-- EXCERPTED RECORDS follows --

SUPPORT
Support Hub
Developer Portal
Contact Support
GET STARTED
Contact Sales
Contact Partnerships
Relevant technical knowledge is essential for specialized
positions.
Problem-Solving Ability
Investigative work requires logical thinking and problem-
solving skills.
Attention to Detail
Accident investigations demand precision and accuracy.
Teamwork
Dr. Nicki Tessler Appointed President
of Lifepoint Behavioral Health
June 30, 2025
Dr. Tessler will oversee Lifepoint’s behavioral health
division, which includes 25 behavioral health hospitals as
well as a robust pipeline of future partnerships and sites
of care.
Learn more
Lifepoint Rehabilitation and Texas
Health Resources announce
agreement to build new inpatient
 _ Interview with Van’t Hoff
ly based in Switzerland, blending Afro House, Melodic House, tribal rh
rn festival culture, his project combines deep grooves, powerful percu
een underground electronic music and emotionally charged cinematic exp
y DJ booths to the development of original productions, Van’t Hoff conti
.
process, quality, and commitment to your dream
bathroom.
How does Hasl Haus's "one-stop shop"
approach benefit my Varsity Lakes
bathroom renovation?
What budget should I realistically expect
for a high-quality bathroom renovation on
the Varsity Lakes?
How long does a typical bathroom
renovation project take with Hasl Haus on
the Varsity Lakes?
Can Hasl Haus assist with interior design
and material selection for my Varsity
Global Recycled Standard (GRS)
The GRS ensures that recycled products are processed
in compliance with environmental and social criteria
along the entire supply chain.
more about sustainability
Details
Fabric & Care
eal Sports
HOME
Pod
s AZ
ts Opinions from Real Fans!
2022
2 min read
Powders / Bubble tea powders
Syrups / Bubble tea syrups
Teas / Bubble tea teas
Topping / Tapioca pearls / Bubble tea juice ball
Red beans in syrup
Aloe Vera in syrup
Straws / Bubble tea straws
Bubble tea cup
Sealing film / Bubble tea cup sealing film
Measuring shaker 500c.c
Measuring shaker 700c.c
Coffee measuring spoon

-- EXCERPTED RECORDS concluded --

◆ TASK INSTRUCTIONS
Edit everything from the start of the entries down to the line containing "rn festival culture, his", replacing "Teamwork" with "Collaboration" and leaving all else unchanged.

◆ SOLUTION TO THE EXERCISE
SUPPORT
Support Hub
Developer Portal
Contact Support
GET STARTED
Contact Sales
Contact Partnerships
Relevant technical knowledge is essential for specialized
positions.
Problem-Solving Ability
Investigative work requires logical thinking and problem-
solving skills.
Attention to Detail
Accident investigations demand precision and accuracy.
Collaboration
Dr. Nicki Tessler Appointed President
of Lifepoint Behavioral Health
June 30, 2025
Dr. Tessler will oversee Lifepoint’s behavioral health
division, which includes 25 behavioral health hospitals as
well as a robust pipeline of future partnerships and sites
of care.
Learn more
Lifepoint Rehabilitation and Texas
Health Resources announce
agreement to build new inpatient
 _ Interview with Van’t Hoff
ly based in Switzerland, blending Afro House, Melodic House, tribal rh
rn festival culture, his project combines deep grooves, powerful percu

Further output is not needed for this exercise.